The first rule is sell any stock that falls 8% below your purchase price. Why 8%?
The first rule is - sell any stock that falls 8% below your purchase price. Why 8%? Because research confirms that stocks with all the right fundamental and technical factors and bought at the proper buy point rarely will fall by 8%. If they do, there's something wrong with them.
Sell the stock if it falls 8% below your purchase price. |
For example |
Your purchase price per share |
Rs. 100 |
The stock price falls to |
Rs. 92 or lower [8% fall from your purchase price of Rs. 100] |
Your decision should be |
SELL |
Make no exceptions to the rule. |
You may think a stock is due to rebound. But the market could send the stock to
lower depths regardless of your views or what analysts and commentators say on TV.

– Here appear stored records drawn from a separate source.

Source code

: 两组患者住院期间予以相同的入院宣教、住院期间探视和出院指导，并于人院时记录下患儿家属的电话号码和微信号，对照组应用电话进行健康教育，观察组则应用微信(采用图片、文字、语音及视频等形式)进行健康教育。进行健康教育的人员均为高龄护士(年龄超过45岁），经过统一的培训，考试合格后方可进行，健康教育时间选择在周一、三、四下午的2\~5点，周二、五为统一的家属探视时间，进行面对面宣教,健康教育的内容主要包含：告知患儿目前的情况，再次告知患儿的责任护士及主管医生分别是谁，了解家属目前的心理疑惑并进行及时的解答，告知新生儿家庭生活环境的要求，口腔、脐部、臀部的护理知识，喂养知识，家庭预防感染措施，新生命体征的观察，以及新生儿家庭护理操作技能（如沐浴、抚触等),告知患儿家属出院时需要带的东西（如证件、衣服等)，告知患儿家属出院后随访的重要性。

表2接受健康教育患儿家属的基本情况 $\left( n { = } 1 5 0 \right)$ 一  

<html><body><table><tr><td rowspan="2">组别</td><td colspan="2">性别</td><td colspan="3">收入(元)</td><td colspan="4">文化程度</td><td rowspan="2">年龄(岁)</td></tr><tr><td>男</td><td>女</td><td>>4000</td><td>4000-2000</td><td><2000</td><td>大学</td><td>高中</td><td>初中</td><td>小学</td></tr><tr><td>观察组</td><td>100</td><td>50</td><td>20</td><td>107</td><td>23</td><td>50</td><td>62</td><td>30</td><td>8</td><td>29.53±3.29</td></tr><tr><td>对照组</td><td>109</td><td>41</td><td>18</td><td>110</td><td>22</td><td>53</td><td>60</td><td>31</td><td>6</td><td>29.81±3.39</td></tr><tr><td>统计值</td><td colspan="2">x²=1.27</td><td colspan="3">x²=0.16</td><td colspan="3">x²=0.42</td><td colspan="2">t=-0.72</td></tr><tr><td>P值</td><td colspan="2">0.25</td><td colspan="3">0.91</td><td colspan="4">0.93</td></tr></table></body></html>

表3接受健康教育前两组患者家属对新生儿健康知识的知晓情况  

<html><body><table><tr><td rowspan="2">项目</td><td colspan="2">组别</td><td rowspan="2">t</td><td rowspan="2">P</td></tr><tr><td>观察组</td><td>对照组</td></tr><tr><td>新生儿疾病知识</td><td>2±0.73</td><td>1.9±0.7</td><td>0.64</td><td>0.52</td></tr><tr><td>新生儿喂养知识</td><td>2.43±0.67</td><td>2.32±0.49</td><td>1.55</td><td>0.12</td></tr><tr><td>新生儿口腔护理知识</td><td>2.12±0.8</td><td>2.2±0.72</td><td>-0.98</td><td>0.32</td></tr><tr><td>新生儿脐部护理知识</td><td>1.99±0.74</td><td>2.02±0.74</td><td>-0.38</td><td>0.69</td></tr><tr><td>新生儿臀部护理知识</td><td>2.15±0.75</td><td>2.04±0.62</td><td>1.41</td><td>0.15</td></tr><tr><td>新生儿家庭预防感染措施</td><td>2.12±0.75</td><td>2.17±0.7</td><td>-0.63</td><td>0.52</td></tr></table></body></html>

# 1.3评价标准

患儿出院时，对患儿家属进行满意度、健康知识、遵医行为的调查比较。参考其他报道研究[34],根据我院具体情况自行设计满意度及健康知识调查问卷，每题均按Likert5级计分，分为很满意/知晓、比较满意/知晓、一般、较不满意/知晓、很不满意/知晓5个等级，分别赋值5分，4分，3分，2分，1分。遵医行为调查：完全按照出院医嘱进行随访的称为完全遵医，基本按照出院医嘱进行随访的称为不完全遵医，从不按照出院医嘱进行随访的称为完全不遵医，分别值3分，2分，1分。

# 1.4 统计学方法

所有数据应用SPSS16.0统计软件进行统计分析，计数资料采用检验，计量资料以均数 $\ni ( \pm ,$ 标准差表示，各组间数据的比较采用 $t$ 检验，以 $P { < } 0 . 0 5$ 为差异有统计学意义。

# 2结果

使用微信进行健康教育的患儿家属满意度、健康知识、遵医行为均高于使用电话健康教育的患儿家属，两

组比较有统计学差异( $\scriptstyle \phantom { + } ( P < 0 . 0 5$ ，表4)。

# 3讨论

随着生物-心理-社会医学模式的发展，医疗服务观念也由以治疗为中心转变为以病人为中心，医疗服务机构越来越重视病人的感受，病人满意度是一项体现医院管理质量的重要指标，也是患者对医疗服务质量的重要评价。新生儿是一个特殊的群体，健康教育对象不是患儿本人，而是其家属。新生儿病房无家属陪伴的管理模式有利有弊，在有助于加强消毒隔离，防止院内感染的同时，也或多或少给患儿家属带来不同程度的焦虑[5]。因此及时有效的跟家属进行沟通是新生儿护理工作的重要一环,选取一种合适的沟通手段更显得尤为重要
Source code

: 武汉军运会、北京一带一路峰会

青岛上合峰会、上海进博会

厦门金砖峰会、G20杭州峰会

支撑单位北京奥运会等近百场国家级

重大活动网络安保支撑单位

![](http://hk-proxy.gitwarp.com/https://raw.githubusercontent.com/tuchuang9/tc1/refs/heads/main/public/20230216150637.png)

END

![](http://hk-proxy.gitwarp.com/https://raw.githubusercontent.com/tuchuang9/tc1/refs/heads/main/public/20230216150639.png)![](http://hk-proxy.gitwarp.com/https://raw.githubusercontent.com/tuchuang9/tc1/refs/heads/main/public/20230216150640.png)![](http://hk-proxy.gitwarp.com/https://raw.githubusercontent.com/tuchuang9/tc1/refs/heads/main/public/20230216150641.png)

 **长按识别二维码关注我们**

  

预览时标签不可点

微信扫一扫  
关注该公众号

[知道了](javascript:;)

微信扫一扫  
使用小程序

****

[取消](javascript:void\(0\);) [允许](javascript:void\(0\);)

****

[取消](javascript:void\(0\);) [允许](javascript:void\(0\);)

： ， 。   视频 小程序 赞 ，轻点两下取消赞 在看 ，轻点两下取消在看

No excuses, no alibis. You may want to sell even before an 8% loss if you see other
signs of weakness in a stock.
This rule emphasizes the importance of buying at the right time. If you don't and
you buy a stock that is overextended (that's reaching the end of its climb), chances
are it will hit the 8% sell level as it goes through a normal pullback. Make no
exceptions to the rule. The best stocks will always give you other opportunities
to buy. Here's another way to look at it: Once a stock falls 8% below your cost,
does it still look attractive? Is it still among the best stocks? Probably not.
There's no guarantee that it will go back up, and you need to protect yourself.

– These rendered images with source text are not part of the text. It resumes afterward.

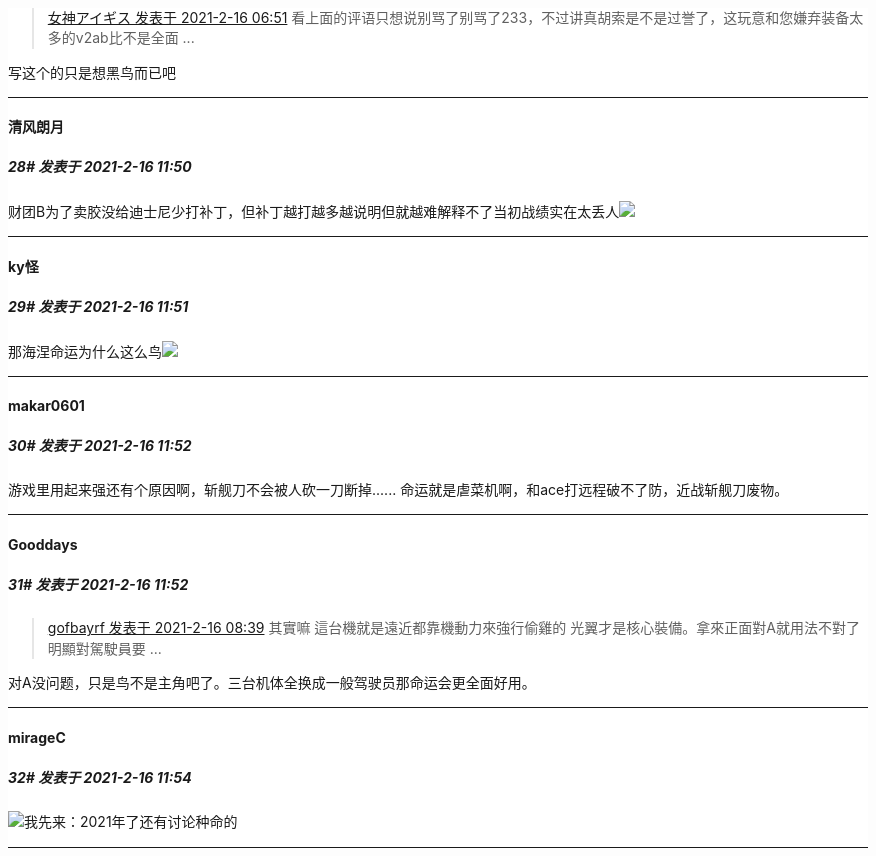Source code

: 
<blockquote><a href="httphttps://bbs.saraba1st.com/2b/forum.php?mod=redirect&amp;goto=findpost&amp;pid=50343166&amp;ptid=1987983" target="_blank">女神アイギス 发表于 2021-2-16 06:51</a>
看上面的评语只想说别骂了别骂了233，不过讲真胡索是不是过誉了，这玩意和您嫌弃装备太多的v2ab比不是全面 ...</blockquote>
写这个的只是想黑鸟而已吧


-----

####  清风朗月  
##### 28#       发表于 2021-2-16 11:50


财团B为了卖胶没给迪士尼少打补丁，但补丁越打越多越说明但就越难解释不了当初战绩实在太丢人<img src="https://static.saraba1st.com/image/smiley/face2017/067.png" referrerpolicy="no-referrer">


-----

####  ky怪  
##### 29#       发表于 2021-2-16 11:51


那海涅命运为什么这么鸟<img src="https://static.saraba1st.com/image/smiley/face2017/067.png" referrerpolicy="no-referrer">


-----

####  makar0601  
##### 30#       发表于 2021-2-16 11:52


游戏里用起来强还有个原因啊，斩舰刀不会被人砍一刀断掉......
命运就是虐菜机啊，和ace打远程破不了防，近战斩舰刀废物。


-----

####  Gooddays  
##### 31#       发表于 2021-2-16 11:52


<blockquote><a href="httphttps://bbs.saraba1st.com/2b/forum.php?mod=redirect&amp;goto=findpost&amp;pid=50343385&amp;ptid=1987983" target="_blank">gofbayrf 发表于 2021-2-16 08:39</a>
其實嘛 這台機就是遠近都靠機動力來強行偷雞的 光翼才是核心裝備。拿來正面對A就用法不對了 明顯對駕駛員要 ...</blockquote>
对A没问题，只是鸟不是主角吧了。三台机体全换成一般驾驶员那命运会更全面好用。


-----

####  mirageC  
##### 32#       发表于 2021-2-16 11:54


<img src="https://static.saraba1st.com/image/smiley/face2017/045.png" referrerpolicy="no-referrer">我先来：2021年了还有讨论种命的


-----
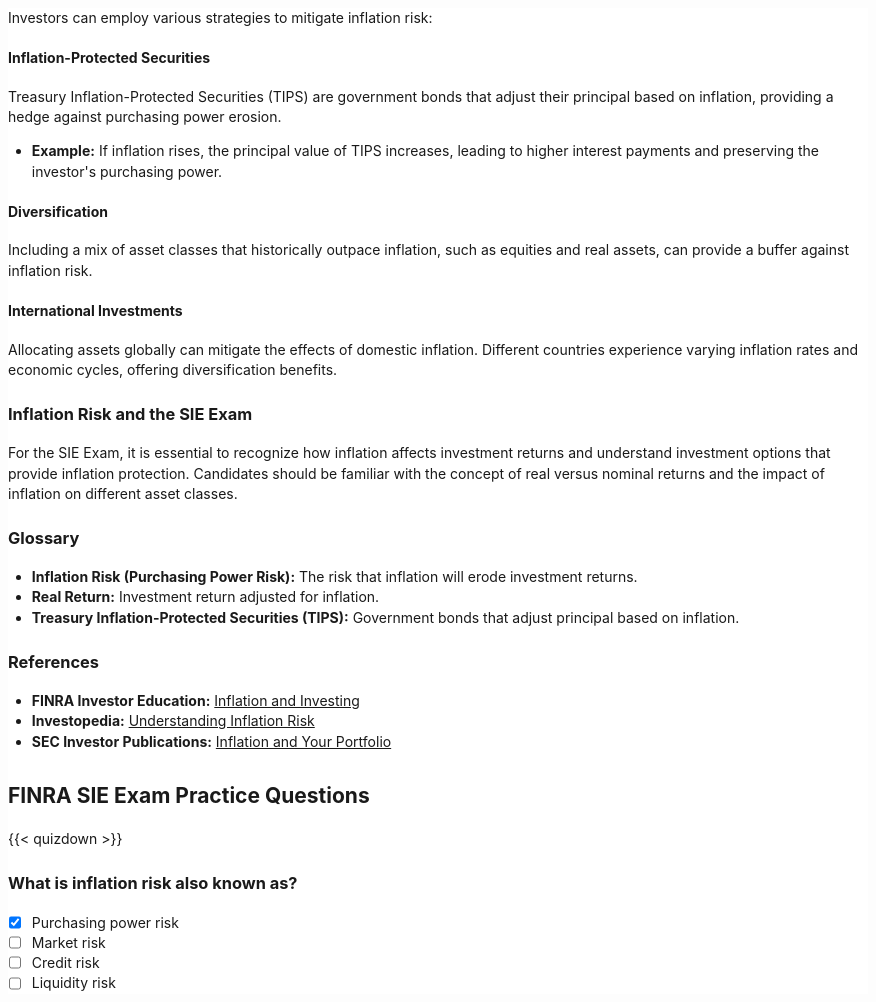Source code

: Investors can employ various strategies to mitigate inflation risk:

#### Inflation-Protected Securities

Treasury Inflation-Protected Securities (TIPS) are government bonds that adjust their principal based on inflation, providing a hedge against purchasing power erosion.

- **Example:** If inflation rises, the principal value of TIPS increases, leading to higher interest payments and preserving the investor's purchasing power.

#### Diversification

Including a mix of asset classes that historically outpace inflation, such as equities and real assets, can provide a buffer against inflation risk.

#### International Investments

Allocating assets globally can mitigate the effects of domestic inflation. Different countries experience varying inflation rates and economic cycles, offering diversification benefits.

### Inflation Risk and the SIE Exam

For the SIE Exam, it is essential to recognize how inflation affects investment returns and understand investment options that provide inflation protection. Candidates should be familiar with the concept of real versus nominal returns and the impact of inflation on different asset classes.

### Glossary

- **Inflation Risk (Purchasing Power Risk):** The risk that inflation will erode investment returns.
- **Real Return:** Investment return adjusted for inflation.
- **Treasury Inflation-Protected Securities (TIPS):** Government bonds that adjust principal based on inflation.

### References

- **FINRA Investor Education:** [Inflation and Investing](https://www.finra.org/investors/insights/inflation-and-investing)
- **Investopedia:** [Understanding Inflation Risk](https://www.investopedia.com/terms/i/inflationrisk.asp)
- **SEC Investor Publications:** [Inflation and Your Portfolio](https://www.investor.gov/introduction-investing/general-resources/news-alerts/alerts-bulletins/investor-bulletins/inflation)

## FINRA SIE Exam Practice Questions

{{< quizdown >}}

### What is inflation risk also known as?

- [x] Purchasing power risk
- [ ] Market risk
- [ ] Credit risk
- [ ] Liquidity risk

The bigger the fall, the harder it is to recover. Say you bought a stock at Rs.100
a share. It falls 20%, to $80. To get back to Rs.100, the stock has to make a 25%
gain. Another example: The stock plummets 50%, to Rs.50 a share. It would take a
100% jump to get it back to Rs.100 - and how often do you buy a stock that doubles?
And if it does, how many weeks, months or even years does it take to get there?
Wouldn't you rather cut your loss early, and free up money to purchase another stock
with better chances of doubling?
Of course, it could happen that you sell a stock that falls 8%, and then watch it
go up afterward. But you have to think of the 8% sell rule as your insurance policy
against catastrophic losses. The rule will in effect limit any losses on your portfolio
to no worse than 8%.
Nevertheless, if you've bought a fundamentally sound stock at the right point, (explained
in the stock buying lessons) it will rarely plunge 8% immediately. Buying exactly
right will solve half your selling questions.